Both algorithms provide exactly the same parameters and implement the algorithm as described in [1]. Therefore, both implementations were evaluated on the BSDS500 [3] using the same parameter settings. As the presented implementation tries to improve connectivity, it is likely to produce less superpixels for the same parameter settings. Figure 1 shows quantitative results with respect to the discussed metrics. Even though the presented implementation generates less superpixels, it demonstrates higher performance with respect to all three metrics.

**click to enlarge**): Quantitative results in terms of Boundary Recall $\text{Rec}$, Undersegmentation Error $\text{UE}$ and Explained Variation $\text{EV}$. Results have been computed on the test set of the BSDS500 using the same parameter settings. The results can also be downloaded as PDF.

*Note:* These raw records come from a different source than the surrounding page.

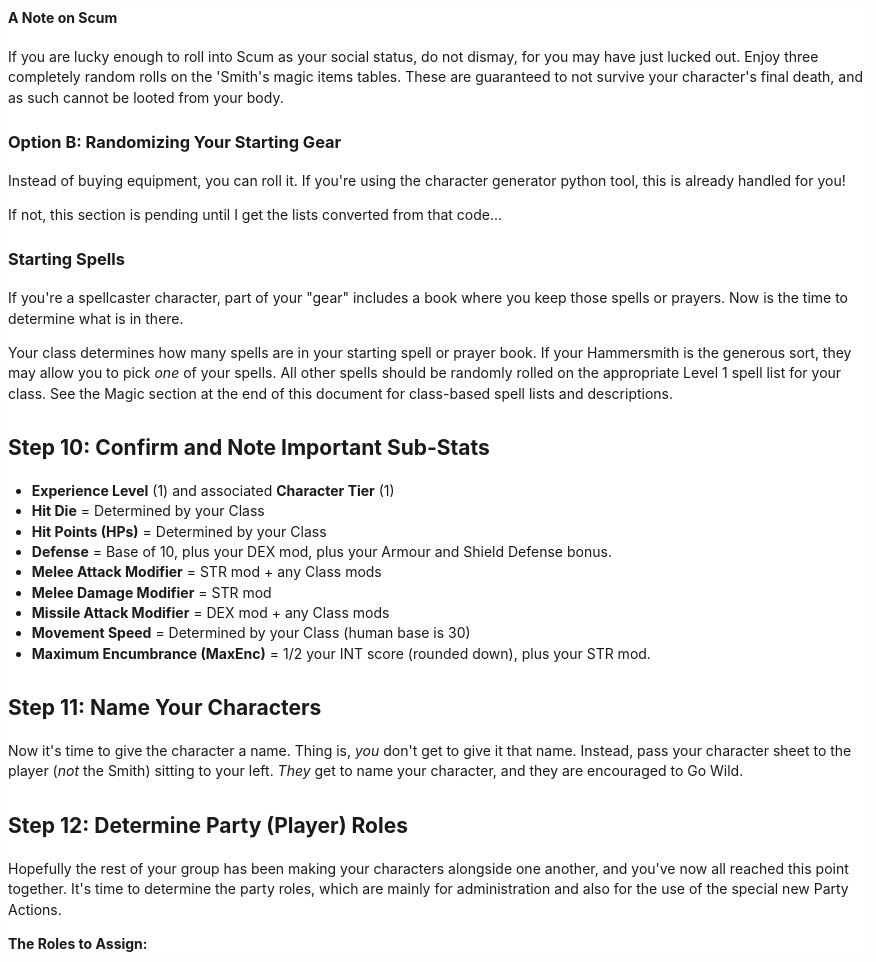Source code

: 
#### A Note on Scum

If you are lucky enough to roll into Scum as your social status, do not dismay, for you may have just lucked out. Enjoy three completely random rolls on the 'Smith's magic items tables. These are guaranteed to not survive your character's final death, and as such cannot be looted from your body.


### Option B: Randomizing Your Starting Gear

Instead of buying equipment, you can roll it. If you're using the character generator python tool, this is already handled for you!

If not, this section is pending until I get the lists converted from that code...


### Starting Spells

If you're a spellcaster character, part of your "gear" includes a book where you keep those spells or prayers. Now is the time to determine what is in there.

Your class determines how many spells are in your starting spell or prayer book. If your Hammersmith is the generous sort, they may allow you to pick *one* of your spells. All other spells should be randomly rolled on the appropriate Level 1 spell list for your class. See the Magic section at the end of this document for class-based spell lists and descriptions.


## Step 10: Confirm and Note Important Sub-Stats

* **Experience Level** (1) and associated **Character Tier** (1)
* **Hit Die** = Determined by your Class
* **Hit Points (HPs)** = Determined by your Class
* **Defense** = Base of 10, plus your DEX mod, plus your Armour and Shield Defense bonus.
* **Melee Attack Modifier** = STR mod + any Class mods
* **Melee Damage Modifier** = STR mod
* **Missile Attack Modifier** = DEX mod + any Class mods
* **Movement Speed** = Determined by your Class (human base is 30)
* **Maximum Encumbrance (MaxEnc)** = 1/2 your INT score (rounded down), plus your STR mod.


## Step 11: Name Your Characters

Now it's time to give the character a name. Thing is, *you* don't get to give it that name. Instead, pass your character sheet to the player (*not* the Smith) sitting to your left. *They* get to name your character, and they are encouraged to Go Wild.


## Step 12: Determine Party (Player) Roles

Hopefully the rest of your group has been making your characters alongside one another, and you've now all reached this point together. It's time to determine the party roles, which are mainly for administration and also for the use of the special new Party Actions.

**The Roles to Assign:**
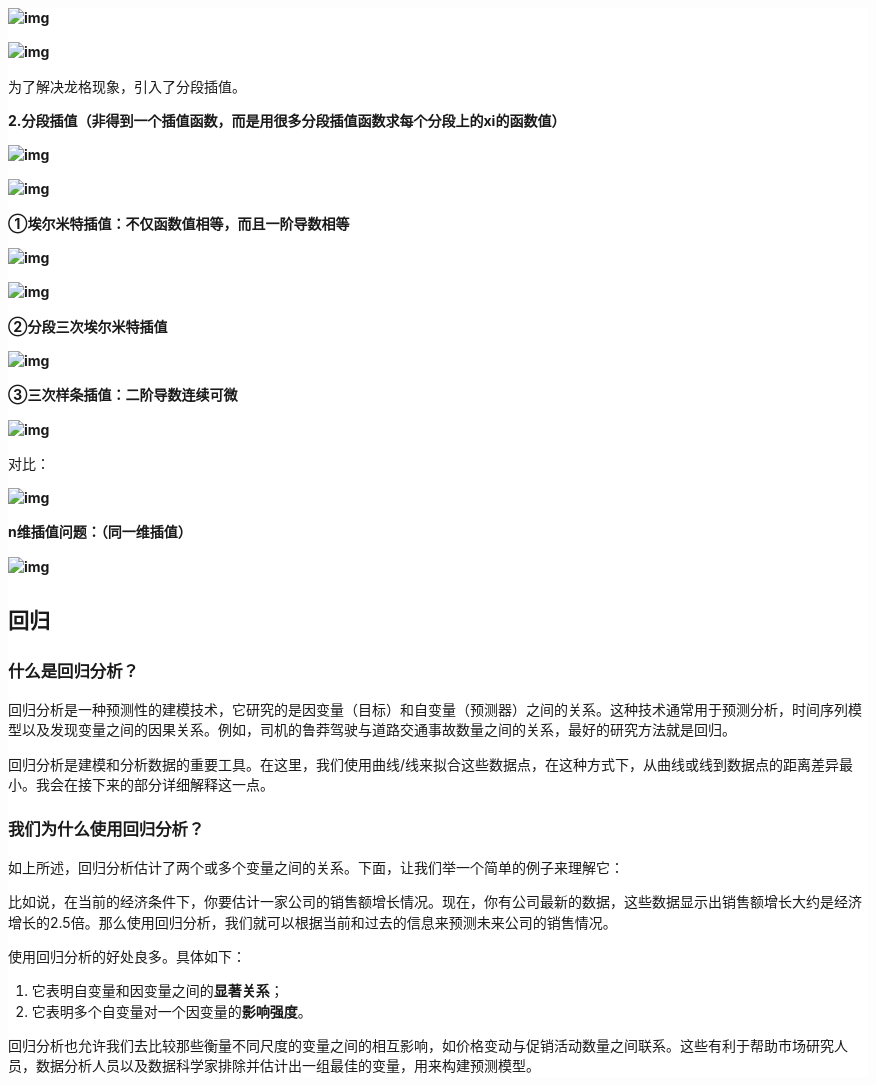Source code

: **![img](http://img.blog.itpub.net/blog/2019/09/13/f0212a776f0b293e.png?x-oss-process=style/bb)**

**![img](http://img.blog.itpub.net/blog/2019/09/13/492f94d6e338a615.png?x-oss-process=style/bb)**

为了解决龙格现象，引入了分段插值。

**2.分段插值（非得到一个插值函数，而是用很多分段插值函数求每个分段上的xi的函数值）**

**![img](http://img.blog.itpub.net/blog/2019/09/13/c6d0a0c559a19b6c.png?x-oss-process=style/bb)**

**![img](http://img.blog.itpub.net/blog/2019/09/13/02e5eb90b46517a4.png?x-oss-process=style/bb)**

**①埃尔米特插值：不仅函数值相等，而且一阶导数相等**

**![img](http://img.blog.itpub.net/blog/2019/09/13/3f74eb7102d11f7b.png?x-oss-process=style/bb)**

**![img](http://img.blog.itpub.net/blog/2019/09/13/6e92db6087f4fb78.png?x-oss-process=style/bb)**

 

**②分段三次埃尔米特插值**

**![img](http://img.blog.itpub.net/blog/2019/09/13/fe62f824ae311160.png?x-oss-process=style/bb)**

**③三次样条插值：二阶导数连续可微**

**![img](http://img.blog.itpub.net/blog/2019/09/13/888ebb9ecc6d0fa7.png?x-oss-process=style/bb)**

对比：

**![img](http://img.blog.itpub.net/blog/2019/09/13/97dedc91a3946cb2.png?x-oss-process=style/bb)**

 

**n维插值问题：（同一维插值）**

**![img](http://img.blog.itpub.net/blog/2019/09/13/48ab95be8eea7612.png?x-oss-process=style/bb)**

 

## 回归

### **什么是回归分析？**

​		回归分析是一种预测性的建模技术，它研究的是因变量（目标）和自变量（预测器）之间的关系。这种技术通常用于预测分析，时间序列模型以及发现变量之间的因果关系。例如，司机的鲁莽驾驶与道路交通事故数量之间的关系，最好的研究方法就是回归。

​		回归分析是建模和分析数据的重要工具。在这里，我们使用曲线/线来拟合这些数据点，在这种方式下，从曲线或线到数据点的距离差异最小。我会在接下来的部分详细解释这一点。

### **我们为什么使用回归分析？**

如上所述，回归分析估计了两个或多个变量之间的关系。下面，让我们举一个简单的例子来理解它：

比如说，在当前的经济条件下，你要估计一家公司的销售额增长情况。现在，你有公司最新的数据，这些数据显示出销售额增长大约是经济增长的2.5倍。那么使用回归分析，我们就可以根据当前和过去的信息来预测未来公司的销售情况。

使用回归分析的好处良多。具体如下：

1. 它表明自变量和因变量之间的**显著关系**；
2. 它表明多个自变量对一个因变量的**影响强度**。

回归分析也允许我们去比较那些衡量不同尺度的变量之间的相互影响，如价格变动与促销活动数量之间联系。这些有利于帮助市场研究人员，数据分析人员以及数据科学家排除并估计出一组最佳的变量，用来构建预测模型。
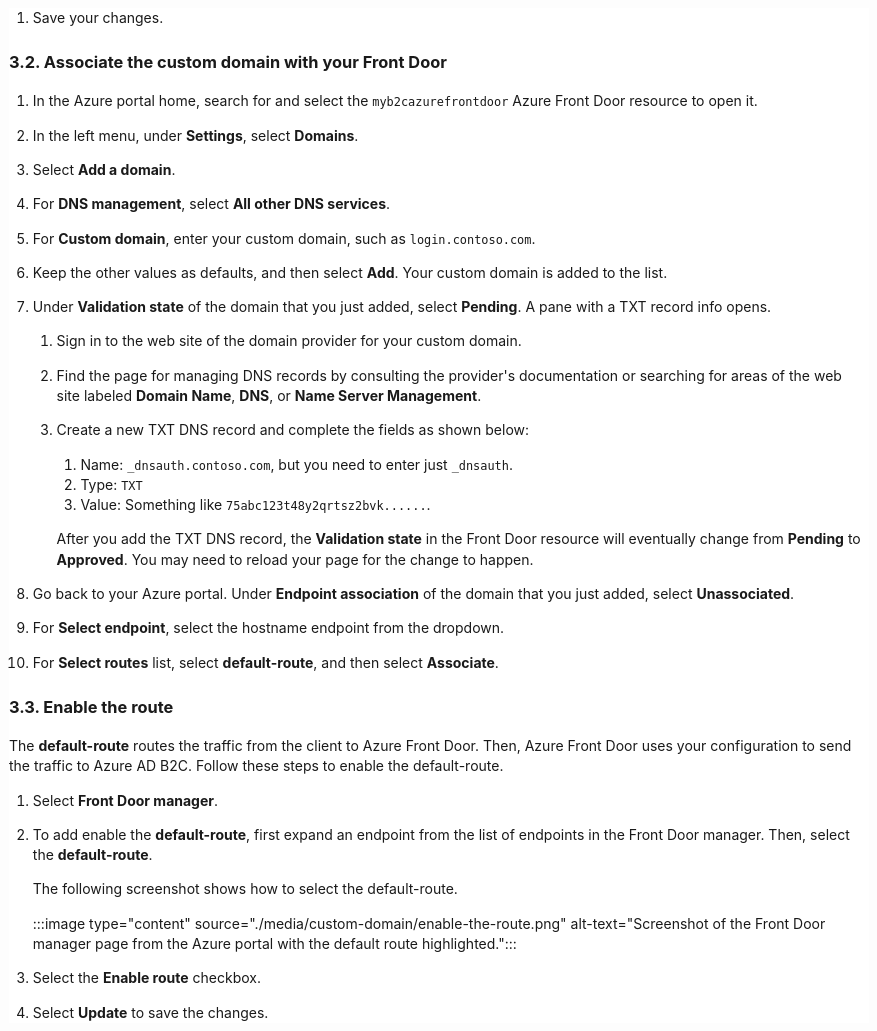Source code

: 1. Save your changes.

### 3.2. Associate the custom domain with your Front Door

1. In the Azure portal home, search for and select the `myb2cazurefrontdoor` Azure Front Door resource to open it. 

1. In the left menu, under **Settings**, select **Domains**. 

1. Select **Add a domain**. 
 
1. For **DNS management**, select **All other DNS services**.

1. For **Custom domain**, enter your custom domain, such as `login.contoso.com`.

1. Keep the other values as defaults, and then select **Add**. Your custom domain is added to the list. 

1. Under **Validation state** of the domain that you just added, select **Pending**. A pane with a TXT record info opens. 

    1. Sign in to the web site of the domain provider for your custom domain.

    1.  Find the page for managing DNS records by consulting the provider's documentation or searching for areas of the web site labeled **Domain Name**, **DNS**, or **Name Server Management**.

    1. Create a new TXT DNS record and complete the fields as shown below:
        1. Name: `_dnsauth.contoso.com`, but you need to enter just `_dnsauth`.
        1. Type: `TXT`
        1. Value: Something like `75abc123t48y2qrtsz2bvk......`.
    
        After you add the TXT DNS record, the **Validation state** in the Front Door resource will eventually change from **Pending** to **Approved**. You may need to reload your page for the change to happen. 
    
1. Go back to your Azure portal. Under **Endpoint association** of the domain that you just added, select **Unassociated**. 

1. For **Select endpoint**, select the hostname endpoint from the dropdown.

1.  For **Select routes** list, select **default-route**, and then select **Associate**.

### 3.3. Enable the route

The **default-route** routes the traffic from the client to Azure Front Door. Then, Azure Front Door uses your configuration to send the traffic to Azure AD B2C. Follow these steps to enable the default-route.

1. Select **Front Door manager**.
1. To add enable the **default-route**, first expand an endpoint from the list of endpoints in the Front Door manager. Then, select the **default-route**. 

    The following screenshot shows how to select the default-route.

    :::image type="content" source="./media/custom-domain/enable-the-route.png" alt-text="Screenshot of the Front Door manager page from the Azure portal with the default route highlighted.":::

1. Select the **Enable route** checkbox.
1. Select **Update** to save the changes.
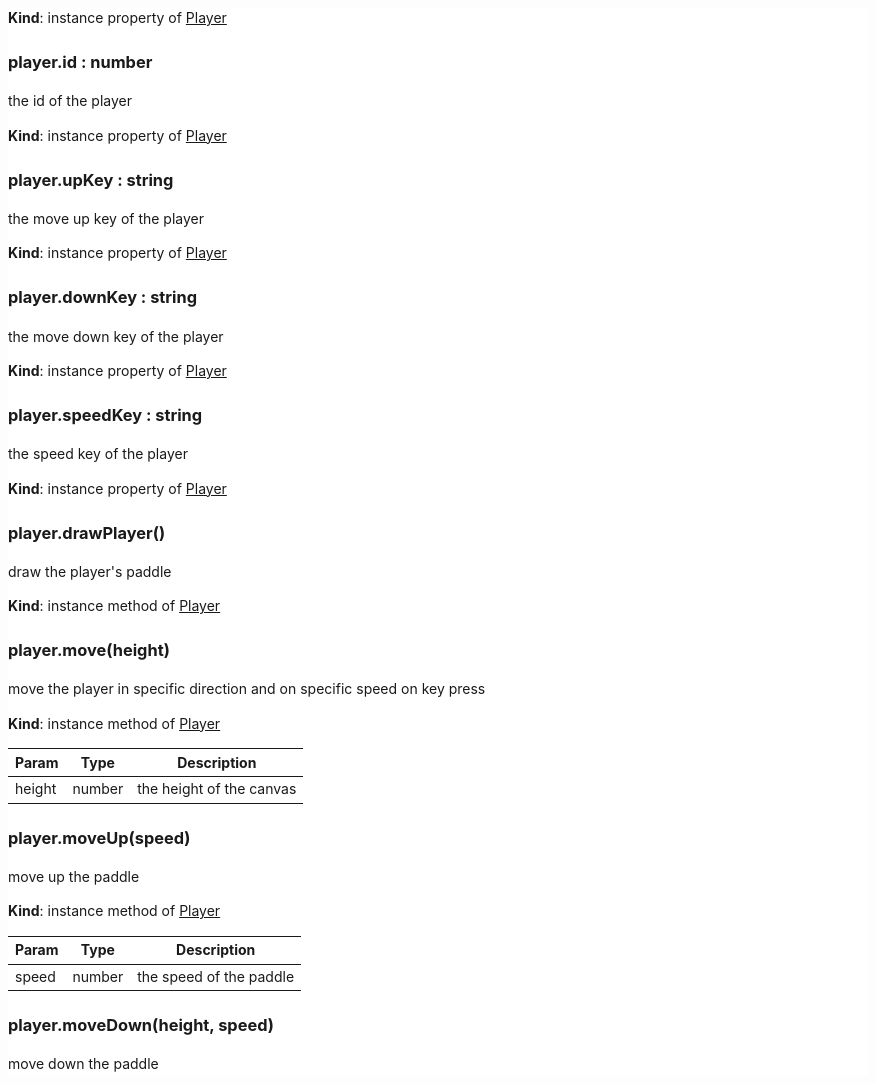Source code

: **Kind**: instance property of [Player](#markdown-header-new-playercontext-type-x-y-width-height-color-id)  
### player.id : number
the id of the player

**Kind**: instance property of [Player](#markdown-header-new-playercontext-type-x-y-width-height-color-id)  
### player.upKey : string
the move up key of the player

**Kind**: instance property of [Player](#markdown-header-new-playercontext-type-x-y-width-height-color-id)  
### player.downKey : string
the move down key of the player

**Kind**: instance property of [Player](#markdown-header-new-playercontext-type-x-y-width-height-color-id)  
### player.speedKey : string
the speed key of the player

**Kind**: instance property of [Player](#markdown-header-new-playercontext-type-x-y-width-height-color-id)  
### player.drawPlayer()
draw the player's paddle

**Kind**: instance method of [Player](#markdown-header-new-playercontext-type-x-y-width-height-color-id)  
### player.move(height)
move the player in specific direction and on specific speed on key press

**Kind**: instance method of [Player](#markdown-header-new-playercontext-type-x-y-width-height-color-id)  

| Param | Type | Description |
| --- | --- | --- |
| height | number | the height of the canvas |

### player.moveUp(speed)
move up the paddle

**Kind**: instance method of [Player](#markdown-header-new-playercontext-type-x-y-width-height-color-id)  

| Param | Type | Description |
| --- | --- | --- |
| speed | number | the speed of the paddle |

### player.moveDown(height, speed)
move down the paddle
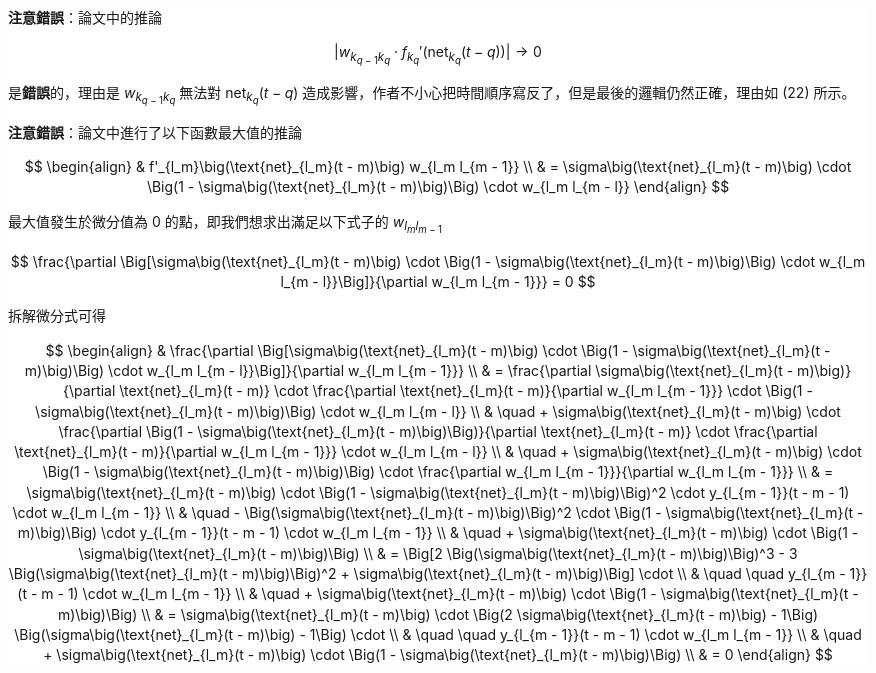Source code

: **注意錯誤**：論文中的推論

$$
\left| w_{k_{q - 1} k_{q}} \cdot f_{k_q}'\big(\text{net}_{k_q}(t - q)\big) \right| \to 0
$$

是**錯誤**的，理由是 $w_{k_{q - 1} k_q}$ 無法對 $\text{net}_{k_q}(t - q)$ 造成影響，作者不小心把時間順序寫反了，但是最後的邏輯仍然正確，理由如 (22) 所示。

**注意錯誤**：論文中進行了以下函數最大值的推論

$$
\begin{align}
& f'_{l_m}\big(\text{net}_{l_m}(t - m)\big) w_{l_m l_{m - 1}} \\
& = \sigma\big(\text{net}_{l_m}(t - m)\big) \cdot \Big(1 - \sigma\big(\text{net}_{l_m}(t - m)\big)\Big) \cdot w_{l_m l_{m - l}}
\end{align}
$$

最大值發生於微分值為 $0$ 的點，即我們想求出滿足以下式子的 $w_{l_m l_{m - 1}}$

$$
\frac{\partial \Big[\sigma\big(\text{net}_{l_m}(t - m)\big) \cdot \Big(1 - \sigma\big(\text{net}_{l_m}(t - m)\big)\Big) \cdot w_{l_m l_{m - l}}\Big]}{\partial w_{l_m l_{m - 1}}} = 0
$$

拆解微分式可得

$$
\begin{align}
& \frac{\partial \Big[\sigma\big(\text{net}_{l_m}(t - m)\big) \cdot \Big(1 - \sigma\big(\text{net}_{l_m}(t - m)\big)\Big) \cdot w_{l_m l_{m - l}}\Big]}{\partial w_{l_m l_{m - 1}}} \\
& = \frac{\partial \sigma\big(\text{net}_{l_m}(t - m)\big)}{\partial \text{net}_{l_m}(t - m)} \cdot \frac{\partial \text{net}_{l_m}(t - m)}{\partial w_{l_m l_{m - 1}}} \cdot \Big(1 - \sigma\big(\text{net}_{l_m}(t - m)\big)\Big) \cdot w_{l_m l_{m - l}} \\
& \quad + \sigma\big(\text{net}_{l_m}(t - m)\big) \cdot \frac{\partial \Big(1 - \sigma\big(\text{net}_{l_m}(t - m)\big)\Big)}{\partial \text{net}_{l_m}(t - m)} \cdot \frac{\partial \text{net}_{l_m}(t - m)}{\partial w_{l_m l_{m - 1}}} \cdot w_{l_m l_{m - l}} \\
& \quad + \sigma\big(\text{net}_{l_m}(t - m)\big) \cdot \Big(1 - \sigma\big(\text{net}_{l_m}(t - m)\big)\Big) \cdot \frac{\partial w_{l_m l_{m - 1}}}{\partial w_{l_m l_{m - 1}}} \\
& = \sigma\big(\text{net}_{l_m}(t - m)\big) \cdot \Big(1 - \sigma\big(\text{net}_{l_m}(t - m)\big)\Big)^2 \cdot y_{l_{m - 1}}(t - m - 1) \cdot w_{l_m l_{m - 1}} \\
& \quad - \Big(\sigma\big(\text{net}_{l_m}(t - m)\big)\Big)^2 \cdot \Big(1 - \sigma\big(\text{net}_{l_m}(t - m)\big)\Big) \cdot y_{l_{m - 1}}(t - m - 1) \cdot w_{l_m l_{m - 1}} \\
& \quad + \sigma\big(\text{net}_{l_m}(t - m)\big) \cdot \Big(1 - \sigma\big(\text{net}_{l_m}(t - m)\big)\Big) \\
& = \Big[2 \Big(\sigma\big(\text{net}_{l_m}(t - m)\big)\Big)^3 - 3 \Big(\sigma\big(\text{net}_{l_m}(t - m)\big)\Big)^2 + \sigma\big(\text{net}_{l_m}(t - m)\big)\Big] \cdot \\
& \quad \quad y_{l_{m - 1}}(t - m - 1) \cdot w_{l_m l_{m - 1}} \\
& \quad + \sigma\big(\text{net}_{l_m}(t - m)\big) \cdot \Big(1 - \sigma\big(\text{net}_{l_m}(t - m)\big)\Big) \\
& = \sigma\big(\text{net}_{l_m}(t - m)\big) \cdot \Big(2 \sigma\big(\text{net}_{l_m}(t - m)\big) - 1\Big) \Big(\sigma\big(\text{net}_{l_m}(t - m)\big) - 1\Big) \cdot \\
& \quad \quad y_{l_{m - 1}}(t - m - 1) \cdot w_{l_m l_{m - 1}} \\
& \quad + \sigma\big(\text{net}_{l_m}(t - m)\big) \cdot \Big(1 - \sigma\big(\text{net}_{l_m}(t - m)\big)\Big) \\
& = 0
\end{align}
$$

Qualitative results are shown in Figure 2. Note the difference in the number of superpixels computed for the same parameters ‐ this illustrates the improved connectivity of the presented implementation. Also note that this difference is not necessarily perceivable, i.e. the number of superpixels counted for the original implementation may be higher due to small groups of pixels not being connected the the remaining pixels of the same superpixel. Except for this difference, the superpixels exhibit similar characteristics — or example the irregular boundaries within regions with mostly homogeneous color.

Figure 2 (**click to enlarge**): Qualitative results for both implementations on the BSDS500. Top row: results form the presented implementation with an average of $700$ superpixels over the three shown images. Middle row: results form the original implementation with a average of $800$ superpixels over the three shown images. Bottom row: results from the presented implementation using the same parameters as in the middle row, resulting in roughly $300$ superpixels over the three shown images. Note how the same parameters result in less superpixels in the presented implementation. This demonstrates improved connectivity. Also note that, visually, the results in the middle row and bottom row look similar. This suggests that the high number of superpixels of the original implementation is mainly due to small groups of pixels not being connected to the remaining pixels of the superpixel.

### References

- [1] P. F. Felzenswalb, D. P. Huttenlocher.
*Efficient graph-based image segmentation*. International Journal of Computer Vision 59 (2) (2004) 167–181. - [2] M. Grundmann, V. Kwatra, M. Han, I. Essa.
*Efficient Hierarchical Graph Based Video Segmentation*. CVPR, 2010. - [3] P. Arbeláez, M. Maire, C. Fowlkes, J. Malik.
*Contour detection and hierarchical image segmentation*. IEEE Transactions on Pattern Analysis and Machine Intelligence 33 (5), 2011. - [4] P. Neubert, P. Protzel.
*Superpixel benchmark and comparison*. In: Forum Bildverarbeitung, 2012. - [5] A. P. Moore, S. J. D. Prince, J. Warrell, U. Mohammed, G. Jones. Superpixel lattices. IEEE Conference on Computer Vision and Pattern Recognition, 2008.